Pochi istanti e il musicista ritrova l'entusiasmo parlando di idealismo (Stringi i pugni, Vulcano, Oriente) e onestà (Essere o non essere, In Piedi, Confesso), i due valori cardine a cui i Nomadi dedicano le altre canzoni dell'album. Strettamente legati tra loro. La speranza di un futuro migliore si costruisce a partire dalla capacità di rivolgerci senza maschera a noi stessi e agli altri. "Sono compagni di viaggio - dice Beppe -. Io credo nel domani e i Nomadi la speranza e l'onestà ce l'hanno nel Dna. Forza, non dobbiamo arrenderci! Mi rivedo molto in Stringi i pugni. Nel 1964 mi dicevano: Beppe, non ce la farai mai, ci sono altri che sono più bravi di te.

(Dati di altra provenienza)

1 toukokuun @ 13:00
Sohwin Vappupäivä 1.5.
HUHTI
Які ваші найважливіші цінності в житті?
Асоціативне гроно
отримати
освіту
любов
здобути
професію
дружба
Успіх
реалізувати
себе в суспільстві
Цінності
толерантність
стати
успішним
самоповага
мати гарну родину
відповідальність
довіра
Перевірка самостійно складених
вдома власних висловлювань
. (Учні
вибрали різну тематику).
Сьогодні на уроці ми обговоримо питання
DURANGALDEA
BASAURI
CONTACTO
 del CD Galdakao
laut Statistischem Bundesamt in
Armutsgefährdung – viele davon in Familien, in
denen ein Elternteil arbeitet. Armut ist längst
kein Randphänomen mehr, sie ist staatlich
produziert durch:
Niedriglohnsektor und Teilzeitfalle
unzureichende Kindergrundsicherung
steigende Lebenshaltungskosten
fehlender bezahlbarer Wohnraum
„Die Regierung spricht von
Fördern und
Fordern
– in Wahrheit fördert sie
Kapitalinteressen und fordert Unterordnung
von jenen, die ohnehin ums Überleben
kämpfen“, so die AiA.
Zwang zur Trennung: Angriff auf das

E invece con Augusto ce la facemmo, registrammo il nostro primo disco. Sono valori assoluti".
La mappa dei "valori assoluti" si completa con l'amore che lega il gruppo alla sua gente. I Nomadi riprenderanno i concerti il 17 novembre partendo da Firenze. Ma prima Beppe ha un impegno da onorare. "Il 6 novembre tornerò in Cambogia per inaugurare una casa di accoglienza per baby prostitute. Con Ecpat ho in programma anche un altro viaggio. Non so dove andremo. Mi sarebbe piaciuto realizzare anche nel Laos un progetto simile. Con Ecpat abbiamo chiesto di parlare con le autorità del regime laotiano. Una solerte signora in tuta mimetica ci ha lasciato spiegare la nostra idea. Ma poi non abbiamo avuto nessuna risposta. Per il regime la prostituzione infantile non esiste. Un altro muro da abbattere".